Job 1
In the excerpt about nuclear weapons, list every person it names.
Job 2
Check each statement against the excerpt about nuclear weapons and mark it yes or no, quoting the deciding words: (a) The French began an A-bomb project in November 1939. (b) A legislative body was consulted by the countries that developed these weapons. (c) Ernest Bevin was the British Foreign minister.
Job 3
Carry on the excerpt about nuclear weapons from the point where it ends.

Excerpted text
--- START ---

I want to question the bloody holier-than-thou attitudes of the Americans and the British. Those bastards are God-appointed guardians of the world to stockpile hundreds of thousands of nuclear warheads and have the God-given authority of carrying out explosions every month. But if we start a modest program, we are the Satans, the devils.

The Seventh Decade: The American Empire Project by Jonathan Schell (p. 46) Quoting Shopping for Bombs by Gordon Corera (p. 51).

Earlier it had been the French in November 1939 who embarked on an A-bomb project, and the Americans under Franklin Roosevelt who in August 1939, were afraid that their enemies, who at that time were the Germans under Hitler, would get the A-bomb first and they would be its victims. During WW-2 the Soviets knew of American progress on this problem, via some successful spying, and were soon developing their own A-bomb. Always, it appeared to the developers of these weapons that they were being defensive in the acquisition of them in response to possible aggressive actions of some other nation who had them already or might soon get them. Never was there a legislative body consulted by a country who developed these expensive weapons; it was always done in secret by the executive or the military. (p. 35).

Because every one of these weapons has been created by extralegal methods it might be said that they were all created by terrorists, or freedom fighters if you prefer—the definition is rather slippery. A. Q. Khan’s motives stand out more clearly because he stated them publicly. But even Ernest Bevin, British Foreign minister said, ” We’ve got to have this. … We’ve got to have this thing over here, whatever it costs. We’ve got to have the bloody Union Jack on top of it.” (p. 58). Apparently if one is within a government, or at least appears to be acting with government approval, then one is fighting for the freedom of their country and is a freedom fighter, but while one is still outside of a government and trying to influence a government by violence then by some definitions one is a terrorist. The president of France at the time said as an excuse for developing an A-bomb, “France must continue to behave as a great power precisely because she no longer is one.” So, within the sanctity of government he was a freedom fighter.

--- END ---

Source data
--- START ---

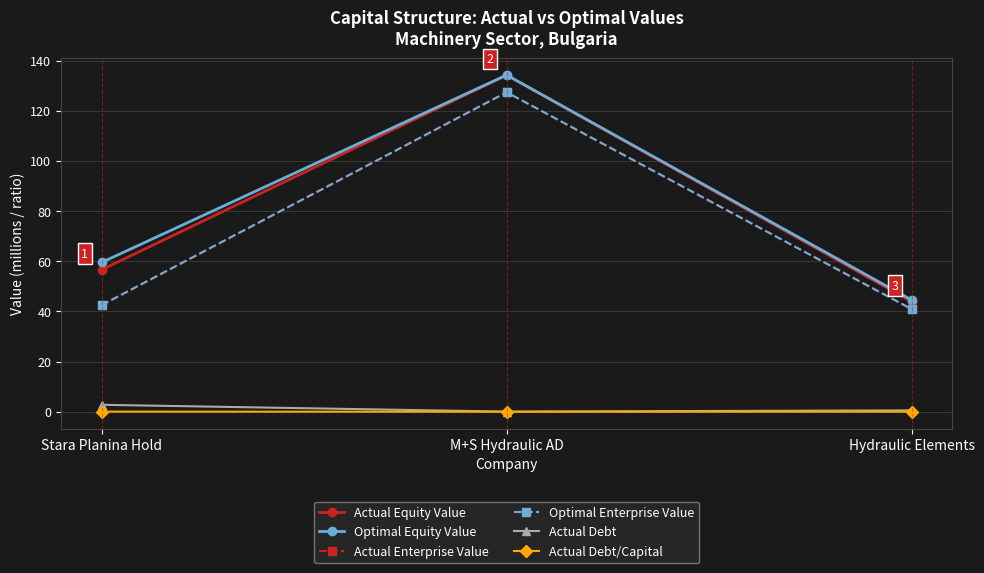

What is the difference between the Optimal Enterprise Value values at M+S Hydraulic AD and Hydraulic Elements?

86.5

--- END ---

Written answer 1
Jonathan Schell, Gordon Corera, Franklin Roosevelt, Hitler, A. Q. Khan, Ernest Bevin

Written answer 2
(a) Yes: "it had been the French in November 1939 who embarked on an A-bomb project"
(b) No: "Never was there a legislative body consulted by a country who developed these expensive weapons"
(c) Yes: "Ernest Bevin, British Foreign minister"

Written answer 3
After a while it doesn’t matter much what the original motives for having the A-bomb was or its 1,000 times bigger big brother the H-bomb, because the bombs exist and are controlled by other people. People, if you have noticed, are rather flighty creatures, and can believe in some very weird things which sometimes lead to actions which are totally inexplicable. The reasons Khan wanted his own country Pakistan to have A-bombs when their arch enemy India had them is explicable. But why he would believe that giving distant foreign countries, such as North Korea, Libya, Syria and Iran and possibly others, what they needed to make A-bombs would make his country a safer place is to me not explicable. Because setting off an international conflagration which would surely involve his home country would end by destroying the very thing he valued most and supposedly wanted to protect.

It is because the motivations of human beings can be so complex and inexplicable that we must assume that at some point some single human being will make a decision to deploy an A-bomb and destroy someone else’s city, and that at some point they will have an A-bomb under their control, and can carry out their deadly plan. Civilization has been around for some 5,000 years and this knowledge of how to make A-bombs will probably remain with humanity for as long as it retains a civilization. The fact that we have survived for 64 years without a Doomsday disaster occurring, with eight super powers holding 30,000 bombs, doesn’t mean that civilization can survive for another 5,000 years with over fifty independent nations in control of hundreds of thousands of bombs.

The problem is aggravated by more atomic reactors being created because the amount of fissile materials needed for new bombs will then become more available. Also worsening the Doomsday probability is that the exact knowledge of how to make bombs is becoming common knowledge. With future technology such as computers making it easier to calculate the details it may become possible for ordinary citizens to manufacture some WMDs soon. Then what? It is obvious that someone, perhaps even someone who is normally considered sane, will start the chain reaction which will in a matter of a few hours will destroy the entire life support system upon which modern civilization thrives.

The various Lifehaven and Earth Ark projects are an attempt to create the possibility of reconstituting a modern civilization after Doomsday. One might seriously ask why would someone want to rebuild something which is so totally destructive of life on this planet? My reason is simple: I believe humans were bred by our ancestors to be good, and that with some guidance, and experience, and some forethought we humans can work out ways to make this planet a true heaven not only for humans, but for all living things. It can be done. But, it can not be done with two or more independent parties holding H-bombs. Even if there is peace and plenty, if two people seek power, and they both have weapons at some point they will use them. So, we must seek to create a world where no one has the power to destroy everything. Ultimately this must be a world where nationalities cease to exist, and all people are considered to be of the same nationality that is the human nationality.